Horizon Home expands upholstery offerings by capitalizing on Mexico production

PHOENIX — The word is out that Horizon Home is back in the upholstery business, and the company shows no signs of slowing, exhibiting five new frames in the upcoming High Point Market, in addition to two it featured at Las Vegas in January.

“Now the word is out, people know that we’re in the upholstery program business,” said Felipe Orozco, vice president for sales, adding, “Product is going out the door, initial shipments are hitting retail as we speak.”

Given the demand for upholstered furniture, the company has not been as affected by supply chain issues because their upholstery suppliers are all located in Mexico.

“Because we work with the Mexican upholstery market, which is not as vibrant as U.S. market, there is supply. We’re being proactive, so if we need to bring product in from Asia we can do so as well,” said Orozco.

The fabrics Horizon Home uses for its U.S. products are geared to the middle to upper end. These fabrics are used for higher-end products in Mexico where there is less demand at that price point. Orozco said that as the company’s requirements go up, it will ask their partner mills to bump up production. The company plans to talk with key accounts to reserve fabric for them.

The company improved frame construction and is now using self-decking on all its frames. This did not correspond to increased production costs because the company was able to realize savings on the labor side. Self-deck on the fabric costs less to stock and involves one process less to complete, according to Orozco. Even though the company spends more on the covers, the other price-savings make up for the difference.

Orozco noted that in Mexico’s cities, there is a big competition for labor. “For us, when we looked at this program, we went with a labor pool that is one hour outside of the city. In Mexico, people don’t commute that far, and they rely on public transport only. This factory is located outside the city—it’s a captured labor pool,” said Orozco.
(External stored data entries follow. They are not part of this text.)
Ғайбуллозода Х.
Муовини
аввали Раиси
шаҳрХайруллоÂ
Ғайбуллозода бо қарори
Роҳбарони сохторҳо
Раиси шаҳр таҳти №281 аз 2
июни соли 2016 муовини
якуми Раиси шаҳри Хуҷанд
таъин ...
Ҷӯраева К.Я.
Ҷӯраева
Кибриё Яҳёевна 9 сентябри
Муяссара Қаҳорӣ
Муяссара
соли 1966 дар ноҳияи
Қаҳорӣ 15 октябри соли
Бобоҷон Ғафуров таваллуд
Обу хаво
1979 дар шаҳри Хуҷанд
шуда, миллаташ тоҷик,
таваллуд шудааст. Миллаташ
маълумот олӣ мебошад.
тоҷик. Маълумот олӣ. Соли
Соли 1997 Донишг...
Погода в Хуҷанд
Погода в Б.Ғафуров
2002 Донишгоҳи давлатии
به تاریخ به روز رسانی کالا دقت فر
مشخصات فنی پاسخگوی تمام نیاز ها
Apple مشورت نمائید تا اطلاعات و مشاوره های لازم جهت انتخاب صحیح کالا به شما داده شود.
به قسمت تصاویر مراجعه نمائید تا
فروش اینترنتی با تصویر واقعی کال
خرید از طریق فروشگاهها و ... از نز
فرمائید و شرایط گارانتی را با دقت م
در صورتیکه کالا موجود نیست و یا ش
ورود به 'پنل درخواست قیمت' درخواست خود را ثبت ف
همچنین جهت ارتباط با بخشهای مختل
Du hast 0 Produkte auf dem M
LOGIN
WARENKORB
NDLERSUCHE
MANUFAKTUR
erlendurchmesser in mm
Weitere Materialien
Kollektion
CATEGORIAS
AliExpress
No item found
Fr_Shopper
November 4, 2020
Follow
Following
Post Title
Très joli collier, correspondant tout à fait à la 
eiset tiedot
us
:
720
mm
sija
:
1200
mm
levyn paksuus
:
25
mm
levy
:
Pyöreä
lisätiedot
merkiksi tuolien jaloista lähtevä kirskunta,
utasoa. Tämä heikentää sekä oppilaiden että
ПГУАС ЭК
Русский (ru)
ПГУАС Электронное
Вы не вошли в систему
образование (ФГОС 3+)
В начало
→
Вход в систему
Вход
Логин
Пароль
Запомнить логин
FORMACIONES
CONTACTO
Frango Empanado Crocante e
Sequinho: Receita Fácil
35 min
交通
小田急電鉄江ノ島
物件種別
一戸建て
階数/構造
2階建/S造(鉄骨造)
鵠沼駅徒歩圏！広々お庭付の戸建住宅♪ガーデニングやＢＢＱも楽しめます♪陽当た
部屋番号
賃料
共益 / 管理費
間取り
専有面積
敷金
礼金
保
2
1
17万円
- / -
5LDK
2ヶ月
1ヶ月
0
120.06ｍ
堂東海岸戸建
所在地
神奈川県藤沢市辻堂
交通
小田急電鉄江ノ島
“Our location allows us to expand our labor pool as we grow and gives us a favorable labor rate because the cost of living is less.”

With so many manufacturers nearshoring in Mexico, freight is still very volatile right now, according to Orozco. Demand is greater than the supply for transportation.

Horizon Home has a logistics department in Mexico that has become more involved daily to control transport costs. “We’re looking at transloading at the border on goods that won’t have impact if they’re touched at the border.”

Currently, the company is working with owner-operated transport as Horizon Home has found it to be a less expensive alternative to working with larger shipping concerns.